Pendant le dernier tiers, le récit semble s'être calmé, comme après une grande tempête, laissant sur une plage, naufragés, Jane et le lecteur. Je n'avais plus du tout envie de me mettre des baffes ! Je me disais que c'était très heureux de ne pas avoir lu Jane Eyre plus tôt car, ainsi, les dernières réminiscences que j'avais de l'adaptation cinématographique de Franco Zeffirelli étaient reléguées assez loin dans les contrées de ma mémoire pour ne pas gâcher mon plaisir à en découvrir le dénouement....
#Spoiler Alert#
Ce dénouement, quel est-il ? Le plus noble qui soit : le coeur l'emporte sur la beauté.
#Spoiler Alert#
La puissante du récit est renforcée selon moi par le paradoxe qu'il y a entre le physique de Jane et sa fermeté d'âme. Cette fillette maigre et frêle, sans beauté, pâle jusqu'à paraître souffreteuse, recèle dans son coeur et dans son âme une fidélité à ses principes à toute épreuve. Sa perception juste du Bien et du Mal, étayée d'un besoin viscéral de rester indépendante bien qu'étant assujettie à une fonction d'employée, est le plus bel éloge que CB peut offrir à la Femme, dans son universalité. Laissant de côté la Beauté, l'apanage séculaire des femmes, quasiment reconnue comme leur seule arme face à l'Homme, l'auteur décide de doter sa jeune héroïne d'une force de caractère qui va jusqu'à la rébellion. Les mots vibrants de passion de Jane, page 421 de l'édition Folio, « Je suis un être humain libre, ayant une volonté indépendante » ont résonné dans mon coeur de femme du XXIème siècle avec une solennité remarquable. Plus qu'une déclaration, c'est un appel lancé par Jane/CB à l'émancipation de son sexe à travers sa personne, fragile aux yeux de la société mais intérieurement aussi puissante qu'un bulldozer.

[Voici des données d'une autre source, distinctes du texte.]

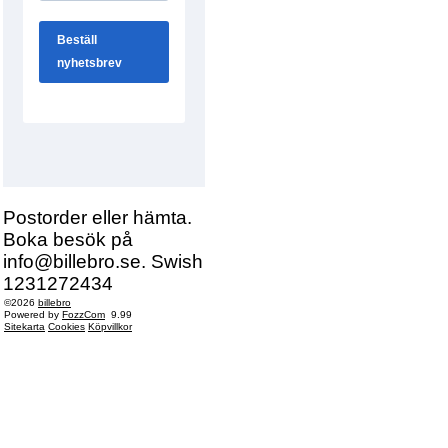
Postorder eller hämta.
Boka besök på
info@billebro.se. Swish
1231272434
©2026
billebro
Powered by
FozzCom
9.99
Sitekarta
Cookies
Köpvillkor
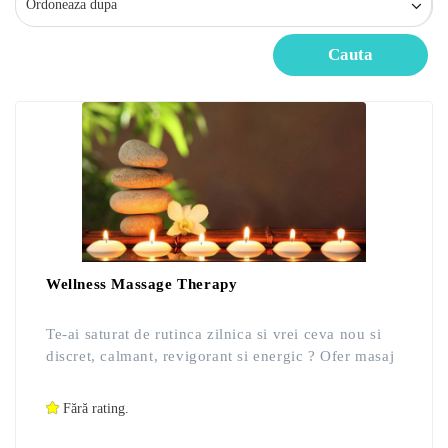
Cauta
Wellness Massage Therapy
Te-ai saturat de rutinca zilnica si vrei ceva nou si
discret, calmant, revigorant si energic ? Ofer masaj
de relaxare, masaj profesional, terapeutic, sportiv,
reflexogen, lombar, cervical, capilar, facial. Masajul
Fără rating.
se face pe pat sau saltea. Astept mesajul tau de
prezentare prin sms. Exclus barbati! Tanar cu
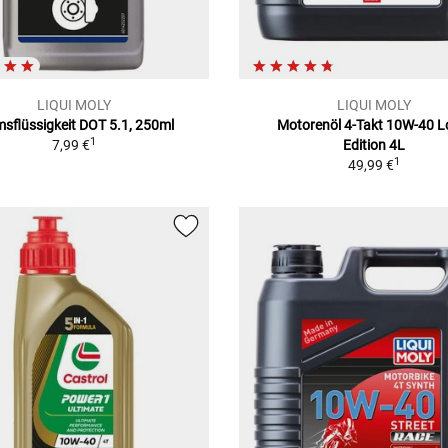
LIQUI MOLY
LIQUI MOLY
sflüssigkeit DOT 5.1, 250ml
Motorenöl 4-Takt 10W-40 L
1
7,99 €
Edition 4L
1
49,99 €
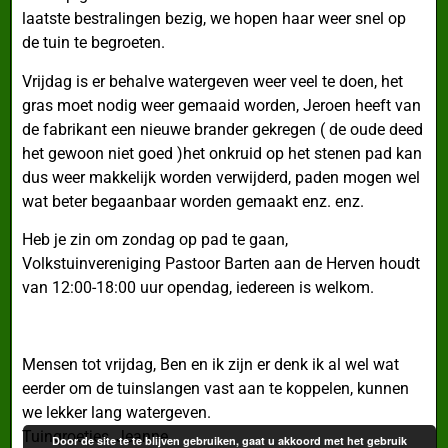
laatste bestralingen bezig, we hopen haar weer snel op
de tuin te begroeten.
Vrijdag is er behalve watergeven weer veel te doen, het
gras moet nodig weer gemaaid worden, Jeroen heeft van
de fabrikant een nieuwe brander gekregen ( de oude deed
het gewoon niet goed )het onkruid op het stenen pad kan
dus weer makkelijk worden verwijderd, paden mogen wel
wat beter begaanbaar worden gemaakt enz. enz.
Heb je zin om zondag op pad te gaan,
Volkstuinvereniging Pastoor Barten aan de Herven houdt
van 12:00-18:00 uur opendag, iedereen is welkom.
Mensen tot vrijdag, Ben en ik zijn er denk ik al wel wat
eerder om de tuinslangen vast aan te koppelen, kunnen
we lekker lang watergeven.
Tuingroetjes, Jeanne
Door de site te te blijven gebruiken, gaat u akkoord met het gebruik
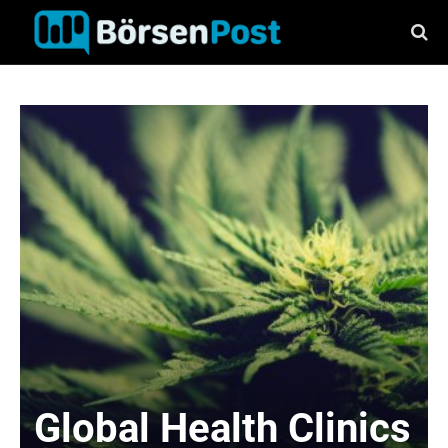
Global Health Clinics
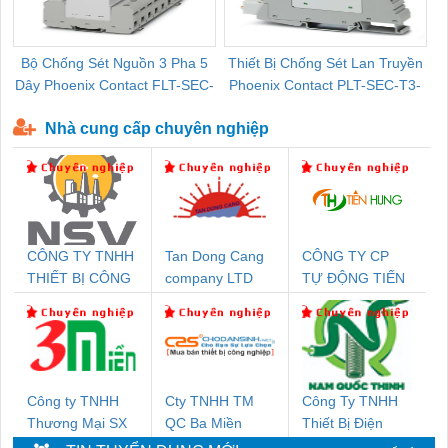
Bộ Chống Sét Nguồn 3 Pha 5
Thiết Bị Chống Sét Lan Truyền
B
Dây Phoenix Contact FLT-SEC-
Phoenix Contact PLT-SEC-T3-
P-T1-3S-440/35-FM - 2908264
230-FM-PT - 2907928
Nhà cung cấp chuyên nghiệp
CÔNG TY TNHH
Tan Dong Cang
CÔNG TY CP
THIẾT BỊ CÔNG
company LTD
TỰ ĐỘNG TIẾN
NGHIỆP NIHON
HƯNG
SETSUBI VIỆT
NAM
Công ty TNHH
Cty TNHH TM
Công Ty TNHH
Thương Mại SX
QC Ba Miền
Thiết Bị Điện
Ba Miền
Nam Quốc Thịnh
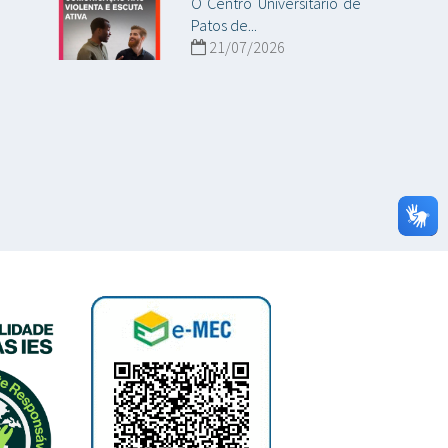
O Centro Universitário de
Patos de...
21/07/2026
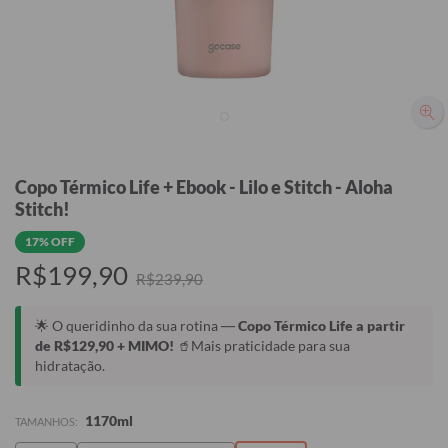
Copo Térmico Life + Ebook - Lilo e Stitch - Aloha
Stitch!
17% OFF
R$199,90
R$239,90
🌟 O queridinho da sua rotina —
Copo Térmico Life a partir
de R$129,90 + MIMO!
🥤Mais praticidade para sua
hidratação.
1170ml
TAMANHOS:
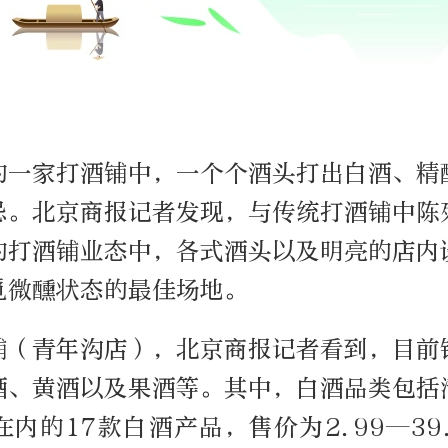
的一家打酒铺中，一个个酒头打出白酒、精
忌。北京商报记者发现，与传统打酒铺中陈
的打酒铺业态中，各式酒头以及明亮的店内
觅微醺状态的最佳场地。
铺（青年沟店），北京商报记者看到，目前
酒、黄酒以及果酒等。其中，白酒品类包括
内的17款白酒产品，售价为2.99—39.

Mon coup de coeur au fil de ma lecture a été pour le nom de « Maître » que Jane donne très vite à Mr Rochester. Bien sûr, il est le maître de Thornfield dans le sens propriétaire terrien et c'est donc avec une exacte légitimité que Jane peut et doit l'appeler ainsi mais au fil du récit, l’ambiguïté qui se crée naturellement quand la nature des leurs liens évolue vers cet amour violent et passionné, a renforcé la perception que je pouvais avoir de cet amour et j'ai vraiment été moi aussi possédée par le Maître de Jane.